◆ DOCUMENT SEGMENT ◆
------------

If an (LDAP) Active Directory identity source already exists delete them.

root@myCenter ~ # /opt/vmware/bin/sso-config.sh -get_identity_sources
IdentitySourceName        :  myad.domain.org
DomainType                :  EXTERNAL_DOMAIN
Identity Settings:
  alias                   :  MYAD
  authenticationType      :  PASSWORD
  userBaseDN              :  DC=myad,DC=domain,DC=org
  groupBaseDN             :  DC=myad,DC=domain,DC=org
  username                :  QueryUser@myAD.domain.org
  servicePrincipalName    :  placeholder
  useMachineAccount       :  false
  FriendlyName            :  myad.domain.org
  SearchTimeoutInSeconds  :  0
Connection Settings:

If configured delete an exiting entry

root@myCenter ~ # /opt/vmware/bin/sso-config.sh 
root@myCenter ~ # /opt/vmware/bin/sso-config.sh -delete_identity_source -i myad.domain.org

Define your AD domain controller, and

root@myCenter ~ # export DOMAIN_CONTROLLER1=dc1.myad.domain.org
root@myCenter ~ # export DOMAIN_CONTROLLER2=dc2.myad.domain.org

Get the AD domain controller LDAP certificates and save it temporarily

root@myCenter ~ # openssl s_client -showcerts -connect ${DOMAIN_CONTROLLER1}:3269 </dev/null 2>/dev/null|openssl x509 -outform PEM > /tmp/${DOMAIN_CONTROLLER1}.cer
root@myCenter ~ # openssl s_client -showcerts -connect ${DOMAIN_CONTROLLER2}:3269 </dev/null 2>/dev/null|openssl x509 -outform PEM > /tmp/${DOMAIN_CONTROLLER2}.cer

Add the identity source. As per documentation the “username” should have the distinguished name format, but user@domain should also work.

root@myCenter ~ # /opt/vmware/bin/sso-config.sh \
-add_identity_source -name "myad.domain.org" \
-type adldap \
-baseUserDN "DC=myad,DC=domain,DC=org" \
-baseGroupDN "DC=myad,DC=domain,DC=org" \
-domain "myad.domain.org" \
-alias "MYAD" \
-username "QueryUser@myAD.domain.org" \
-password 'mySecretPassword' \
-primaryURL "ldaps://$DOMAIN_CONTROLLER1:3269" \
-secondaryURL "ldaps://$DOMAIN_CONTROLLER2:3269" \
-useSSL true \
-sslCert /tmp/$DOMAIN_CONTROLLER1.cer,/tmp/${DOMAIN_CONTROLLER2}.cer

That’s it.

To check the LDAPs certificate locally stored at the vCenter. If these does not match the certificates on the LDAP server authentification would fail.

root@myCenter ~ # /opt/vmware/bin/sso-config.sh -check_ldaps_cert_validation

As described above, authentification will fail if the certificates does not match. There is a registry key in likewise which controls the certificate handling, but not tested yet on how that changes the behaviour.

------------

(Records from a collection)

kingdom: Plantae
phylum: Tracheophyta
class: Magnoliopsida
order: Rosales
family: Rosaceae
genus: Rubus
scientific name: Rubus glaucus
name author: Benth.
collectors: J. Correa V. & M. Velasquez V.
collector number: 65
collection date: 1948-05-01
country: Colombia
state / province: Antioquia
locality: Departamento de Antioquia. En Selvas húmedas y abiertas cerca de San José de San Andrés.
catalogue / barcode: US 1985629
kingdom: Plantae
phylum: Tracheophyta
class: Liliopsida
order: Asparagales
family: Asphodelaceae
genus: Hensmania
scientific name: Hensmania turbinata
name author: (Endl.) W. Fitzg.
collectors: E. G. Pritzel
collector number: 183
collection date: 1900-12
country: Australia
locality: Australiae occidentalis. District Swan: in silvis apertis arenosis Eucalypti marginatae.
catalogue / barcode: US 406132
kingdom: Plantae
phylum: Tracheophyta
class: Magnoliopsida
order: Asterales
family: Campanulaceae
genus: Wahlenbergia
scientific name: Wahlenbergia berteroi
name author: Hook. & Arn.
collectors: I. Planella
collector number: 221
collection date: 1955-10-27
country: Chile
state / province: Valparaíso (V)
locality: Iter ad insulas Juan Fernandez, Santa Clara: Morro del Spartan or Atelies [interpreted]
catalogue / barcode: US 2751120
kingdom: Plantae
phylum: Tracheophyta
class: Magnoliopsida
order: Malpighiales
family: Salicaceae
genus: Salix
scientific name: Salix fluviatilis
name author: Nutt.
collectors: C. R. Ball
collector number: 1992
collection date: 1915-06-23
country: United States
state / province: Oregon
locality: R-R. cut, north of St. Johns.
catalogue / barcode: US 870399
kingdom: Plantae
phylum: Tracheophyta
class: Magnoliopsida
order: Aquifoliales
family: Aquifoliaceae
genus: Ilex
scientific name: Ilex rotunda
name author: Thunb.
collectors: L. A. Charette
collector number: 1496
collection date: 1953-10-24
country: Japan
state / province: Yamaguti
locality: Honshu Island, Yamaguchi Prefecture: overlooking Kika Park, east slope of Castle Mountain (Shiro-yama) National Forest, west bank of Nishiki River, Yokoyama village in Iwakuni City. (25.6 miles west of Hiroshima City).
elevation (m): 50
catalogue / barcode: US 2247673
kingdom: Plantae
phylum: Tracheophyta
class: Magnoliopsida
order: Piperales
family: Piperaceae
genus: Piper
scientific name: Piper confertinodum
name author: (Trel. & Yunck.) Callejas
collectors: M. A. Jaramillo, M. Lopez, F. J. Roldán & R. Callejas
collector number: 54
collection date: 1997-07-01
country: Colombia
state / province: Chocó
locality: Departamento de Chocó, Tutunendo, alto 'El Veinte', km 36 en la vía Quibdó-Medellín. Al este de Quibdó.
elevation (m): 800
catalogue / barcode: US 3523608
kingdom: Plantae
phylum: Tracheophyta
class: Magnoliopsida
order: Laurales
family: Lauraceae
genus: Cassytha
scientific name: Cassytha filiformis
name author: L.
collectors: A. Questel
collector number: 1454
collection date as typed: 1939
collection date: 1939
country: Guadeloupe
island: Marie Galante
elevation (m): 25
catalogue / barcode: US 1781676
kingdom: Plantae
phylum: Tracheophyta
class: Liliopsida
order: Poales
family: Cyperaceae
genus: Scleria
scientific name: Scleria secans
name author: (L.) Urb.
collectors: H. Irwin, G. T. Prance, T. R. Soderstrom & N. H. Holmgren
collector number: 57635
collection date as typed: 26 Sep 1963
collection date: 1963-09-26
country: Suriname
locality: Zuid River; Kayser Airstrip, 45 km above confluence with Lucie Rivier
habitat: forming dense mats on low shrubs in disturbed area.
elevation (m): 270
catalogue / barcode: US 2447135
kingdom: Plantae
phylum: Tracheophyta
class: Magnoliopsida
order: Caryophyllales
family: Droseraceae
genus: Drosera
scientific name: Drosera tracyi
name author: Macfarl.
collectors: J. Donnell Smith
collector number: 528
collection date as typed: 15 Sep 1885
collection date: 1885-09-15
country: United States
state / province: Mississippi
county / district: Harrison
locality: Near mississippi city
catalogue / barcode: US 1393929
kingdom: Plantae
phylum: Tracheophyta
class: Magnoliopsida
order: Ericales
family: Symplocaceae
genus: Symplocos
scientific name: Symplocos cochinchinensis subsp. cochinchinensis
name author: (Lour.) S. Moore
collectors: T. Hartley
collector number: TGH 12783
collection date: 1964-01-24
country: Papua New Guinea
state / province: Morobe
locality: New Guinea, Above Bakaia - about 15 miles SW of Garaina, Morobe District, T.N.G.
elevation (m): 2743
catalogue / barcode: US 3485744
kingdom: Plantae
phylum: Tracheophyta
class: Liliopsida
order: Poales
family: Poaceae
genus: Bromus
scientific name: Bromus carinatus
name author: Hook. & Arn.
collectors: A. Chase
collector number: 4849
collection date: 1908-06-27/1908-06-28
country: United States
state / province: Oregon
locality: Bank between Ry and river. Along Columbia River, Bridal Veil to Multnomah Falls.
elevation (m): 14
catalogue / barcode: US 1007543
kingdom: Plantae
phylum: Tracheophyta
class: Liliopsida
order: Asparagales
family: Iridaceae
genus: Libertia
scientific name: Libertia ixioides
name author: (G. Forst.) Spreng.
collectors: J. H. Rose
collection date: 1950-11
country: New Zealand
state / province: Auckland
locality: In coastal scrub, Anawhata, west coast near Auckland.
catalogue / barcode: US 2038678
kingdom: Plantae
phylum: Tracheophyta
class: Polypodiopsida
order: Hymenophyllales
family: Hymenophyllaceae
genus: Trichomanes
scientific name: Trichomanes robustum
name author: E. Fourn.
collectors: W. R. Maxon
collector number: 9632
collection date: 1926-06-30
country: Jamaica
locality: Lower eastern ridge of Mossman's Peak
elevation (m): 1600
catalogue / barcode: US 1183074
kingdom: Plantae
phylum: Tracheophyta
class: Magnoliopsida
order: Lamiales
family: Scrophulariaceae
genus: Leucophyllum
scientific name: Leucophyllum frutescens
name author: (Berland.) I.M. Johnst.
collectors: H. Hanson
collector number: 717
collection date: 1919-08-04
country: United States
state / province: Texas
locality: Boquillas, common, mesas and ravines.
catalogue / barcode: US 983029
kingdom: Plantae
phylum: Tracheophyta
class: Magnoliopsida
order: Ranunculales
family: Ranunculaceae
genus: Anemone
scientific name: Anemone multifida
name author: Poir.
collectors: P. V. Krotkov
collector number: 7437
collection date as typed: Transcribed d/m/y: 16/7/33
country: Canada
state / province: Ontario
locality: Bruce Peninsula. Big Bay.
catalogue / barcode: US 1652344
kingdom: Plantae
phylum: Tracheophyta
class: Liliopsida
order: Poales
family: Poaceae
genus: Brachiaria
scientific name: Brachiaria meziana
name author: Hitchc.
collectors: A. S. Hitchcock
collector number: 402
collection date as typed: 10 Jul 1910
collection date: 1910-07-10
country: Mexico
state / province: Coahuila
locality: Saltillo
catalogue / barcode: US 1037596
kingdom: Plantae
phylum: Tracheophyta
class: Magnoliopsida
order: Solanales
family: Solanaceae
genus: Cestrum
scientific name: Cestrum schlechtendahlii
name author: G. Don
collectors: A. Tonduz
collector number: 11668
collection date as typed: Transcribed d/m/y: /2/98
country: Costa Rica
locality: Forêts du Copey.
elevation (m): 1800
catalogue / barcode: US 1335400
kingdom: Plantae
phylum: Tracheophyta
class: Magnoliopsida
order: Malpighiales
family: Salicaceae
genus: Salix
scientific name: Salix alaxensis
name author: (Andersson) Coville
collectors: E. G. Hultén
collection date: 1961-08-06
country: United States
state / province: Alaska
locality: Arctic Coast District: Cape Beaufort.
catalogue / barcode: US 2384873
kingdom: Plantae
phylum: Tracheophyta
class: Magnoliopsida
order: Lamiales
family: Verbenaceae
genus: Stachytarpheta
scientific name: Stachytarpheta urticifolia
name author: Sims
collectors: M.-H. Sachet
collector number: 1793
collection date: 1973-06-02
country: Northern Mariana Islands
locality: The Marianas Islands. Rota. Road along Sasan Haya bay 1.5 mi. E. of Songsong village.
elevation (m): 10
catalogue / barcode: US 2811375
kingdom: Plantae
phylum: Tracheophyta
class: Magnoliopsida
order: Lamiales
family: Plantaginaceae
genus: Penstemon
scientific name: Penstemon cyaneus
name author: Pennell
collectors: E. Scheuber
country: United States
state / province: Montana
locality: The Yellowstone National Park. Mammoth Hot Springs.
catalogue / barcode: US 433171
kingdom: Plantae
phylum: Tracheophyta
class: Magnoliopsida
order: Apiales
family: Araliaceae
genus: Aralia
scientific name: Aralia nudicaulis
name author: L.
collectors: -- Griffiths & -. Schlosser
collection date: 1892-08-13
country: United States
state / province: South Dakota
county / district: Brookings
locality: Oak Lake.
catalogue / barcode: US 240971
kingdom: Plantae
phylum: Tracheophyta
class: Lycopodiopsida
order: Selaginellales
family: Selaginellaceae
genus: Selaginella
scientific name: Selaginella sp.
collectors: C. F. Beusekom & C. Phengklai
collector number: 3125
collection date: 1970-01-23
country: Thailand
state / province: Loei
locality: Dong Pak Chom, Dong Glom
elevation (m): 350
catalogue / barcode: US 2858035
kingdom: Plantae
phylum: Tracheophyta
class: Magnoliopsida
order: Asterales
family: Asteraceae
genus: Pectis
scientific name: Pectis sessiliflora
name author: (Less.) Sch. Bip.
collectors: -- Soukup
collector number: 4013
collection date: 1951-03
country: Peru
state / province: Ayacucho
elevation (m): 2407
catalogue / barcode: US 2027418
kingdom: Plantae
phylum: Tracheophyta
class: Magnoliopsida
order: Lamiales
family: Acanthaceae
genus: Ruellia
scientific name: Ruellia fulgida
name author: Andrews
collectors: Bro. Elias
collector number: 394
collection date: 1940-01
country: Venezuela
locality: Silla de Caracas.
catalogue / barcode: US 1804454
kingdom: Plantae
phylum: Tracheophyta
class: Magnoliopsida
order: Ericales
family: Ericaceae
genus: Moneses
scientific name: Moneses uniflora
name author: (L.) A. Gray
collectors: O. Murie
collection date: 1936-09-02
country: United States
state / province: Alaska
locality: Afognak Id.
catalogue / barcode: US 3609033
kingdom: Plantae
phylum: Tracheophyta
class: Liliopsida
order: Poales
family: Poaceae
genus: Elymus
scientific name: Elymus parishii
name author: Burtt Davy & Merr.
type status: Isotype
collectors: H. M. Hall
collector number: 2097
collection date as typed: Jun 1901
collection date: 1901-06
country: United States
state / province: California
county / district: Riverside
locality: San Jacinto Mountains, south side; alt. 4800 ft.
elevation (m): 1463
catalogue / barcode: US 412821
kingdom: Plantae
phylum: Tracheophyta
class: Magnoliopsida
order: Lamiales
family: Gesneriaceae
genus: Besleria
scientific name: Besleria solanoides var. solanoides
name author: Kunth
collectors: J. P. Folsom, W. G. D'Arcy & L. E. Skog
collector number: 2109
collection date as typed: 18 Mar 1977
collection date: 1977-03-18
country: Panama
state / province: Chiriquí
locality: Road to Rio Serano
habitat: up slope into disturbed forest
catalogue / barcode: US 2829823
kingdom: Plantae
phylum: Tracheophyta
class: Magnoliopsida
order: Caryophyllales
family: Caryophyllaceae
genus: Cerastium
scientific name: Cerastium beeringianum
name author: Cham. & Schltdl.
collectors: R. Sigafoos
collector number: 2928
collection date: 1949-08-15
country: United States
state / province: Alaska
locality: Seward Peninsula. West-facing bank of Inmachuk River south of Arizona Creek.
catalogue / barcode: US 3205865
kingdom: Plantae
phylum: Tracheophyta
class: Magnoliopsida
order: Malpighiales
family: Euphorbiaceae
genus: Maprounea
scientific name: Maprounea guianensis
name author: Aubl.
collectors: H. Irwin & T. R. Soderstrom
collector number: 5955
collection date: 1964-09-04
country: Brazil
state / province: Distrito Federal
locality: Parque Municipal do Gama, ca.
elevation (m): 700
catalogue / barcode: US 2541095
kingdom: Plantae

------------

◆ EXPLORE THE MATERIAL ◆
1 > In the vCenter identity source instructions, which port do the openssl commands use to connect to the domain controllers?
2 > According to the vCenter identity source instructions, why should the LDAPS certificates stored locally on the vCenter be checked?
The rows are separate material and have no connection to the vCenter identity source instructions.

◆ LIST OF ANSWERS ◆
1 > Port 3269.

2 > If the certificates stored locally on the vCenter do not match the certificates on the LDAP server, authentication fails.